Your assignment
Edit the entries below by replacing "WebTorrent" with "IPFS" wherever it occurs. Keep every other line unchanged.
━━ Task input
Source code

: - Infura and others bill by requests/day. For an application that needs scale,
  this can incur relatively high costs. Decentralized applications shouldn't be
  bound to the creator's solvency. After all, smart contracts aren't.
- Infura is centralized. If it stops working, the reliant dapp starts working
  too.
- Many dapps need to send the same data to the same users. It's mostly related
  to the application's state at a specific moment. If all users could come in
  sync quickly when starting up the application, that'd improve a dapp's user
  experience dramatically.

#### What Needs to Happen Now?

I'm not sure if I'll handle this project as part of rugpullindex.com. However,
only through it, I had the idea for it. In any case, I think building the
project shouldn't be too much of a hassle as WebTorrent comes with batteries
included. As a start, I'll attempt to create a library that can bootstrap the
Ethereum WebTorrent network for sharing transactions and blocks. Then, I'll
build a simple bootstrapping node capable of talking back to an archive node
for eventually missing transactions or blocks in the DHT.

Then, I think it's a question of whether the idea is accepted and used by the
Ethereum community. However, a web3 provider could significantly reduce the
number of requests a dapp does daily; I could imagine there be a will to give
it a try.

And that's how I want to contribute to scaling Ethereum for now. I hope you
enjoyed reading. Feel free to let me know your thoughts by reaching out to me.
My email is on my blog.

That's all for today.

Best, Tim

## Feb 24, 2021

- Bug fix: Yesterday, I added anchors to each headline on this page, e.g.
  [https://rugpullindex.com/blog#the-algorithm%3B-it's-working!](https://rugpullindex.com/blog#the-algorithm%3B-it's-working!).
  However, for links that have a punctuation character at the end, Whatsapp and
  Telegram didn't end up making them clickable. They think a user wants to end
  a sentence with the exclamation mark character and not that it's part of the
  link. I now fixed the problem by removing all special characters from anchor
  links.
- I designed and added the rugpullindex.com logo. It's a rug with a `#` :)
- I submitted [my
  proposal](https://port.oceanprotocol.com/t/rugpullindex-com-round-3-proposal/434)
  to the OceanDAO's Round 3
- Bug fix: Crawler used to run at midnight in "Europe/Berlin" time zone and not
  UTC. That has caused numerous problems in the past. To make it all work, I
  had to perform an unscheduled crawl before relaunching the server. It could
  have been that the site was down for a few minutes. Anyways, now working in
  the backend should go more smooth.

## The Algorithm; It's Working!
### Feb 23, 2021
━━━━
Problem solution
Source code

: - Infura and others bill by requests/day. For an application that needs scale,
  this can incur relatively high costs. Decentralized applications shouldn't be
  bound to the creator's solvency. After all, smart contracts aren't.
- Infura is centralized. If it stops working, the reliant dapp starts working
  too.
- Many dapps need to send the same data to the same users. It's mostly related
  to the application's state at a specific moment. If all users could come in
  sync quickly when starting up the application, that'd improve a dapp's user
  experience dramatically.

#### What Needs to Happen Now?

I'm not sure if I'll handle this project as part of rugpullindex.com. However,
only through it, I had the idea for it. In any case, I think building the
project shouldn't be too much of a hassle as IPFS comes with batteries
included. As a start, I'll attempt to create a library that can bootstrap the
Ethereum IPFS network for sharing transactions and blocks. Then, I'll
build a simple bootstrapping node capable of talking back to an archive node
for eventually missing transactions or blocks in the DHT.

Then, I think it's a question of whether the idea is accepted and used by the
Ethereum community. However, a web3 provider could significantly reduce the
number of requests a dapp does daily; I could imagine there be a will to give
it a try.

And that's how I want to contribute to scaling Ethereum for now. I hope you
enjoyed reading. Feel free to let me know your thoughts by reaching out to me.
My email is on my blog.

That's all for today.

Best, Tim

## Feb 24, 2021

- Bug fix: Yesterday, I added anchors to each headline on this page, e.g.
  [https://rugpullindex.com/blog#the-algorithm%3B-it's-working!](https://rugpullindex.com/blog#the-algorithm%3B-it's-working!).
  However, for links that have a punctuation character at the end, Whatsapp and
  Telegram didn't end up making them clickable. They think a user wants to end
  a sentence with the exclamation mark character and not that it's part of the
  link. I now fixed the problem by removing all special characters from anchor
  links.
- I designed and added the rugpullindex.com logo. It's a rug with a `#` :)
- I submitted [my
  proposal](https://port.oceanprotocol.com/t/rugpullindex-com-round-3-proposal/434)
  to the OceanDAO's Round 3
- Bug fix: Crawler used to run at midnight in "Europe/Berlin" time zone and not
  UTC. That has caused numerous problems in the past. To make it all work, I
  had to perform an unscheduled crawl before relaunching the server. It could
  have been that the site was down for a few minutes. Anyways, now working in
  the backend should go more smooth.

## The Algorithm; It's Working!
### Feb 23, 2021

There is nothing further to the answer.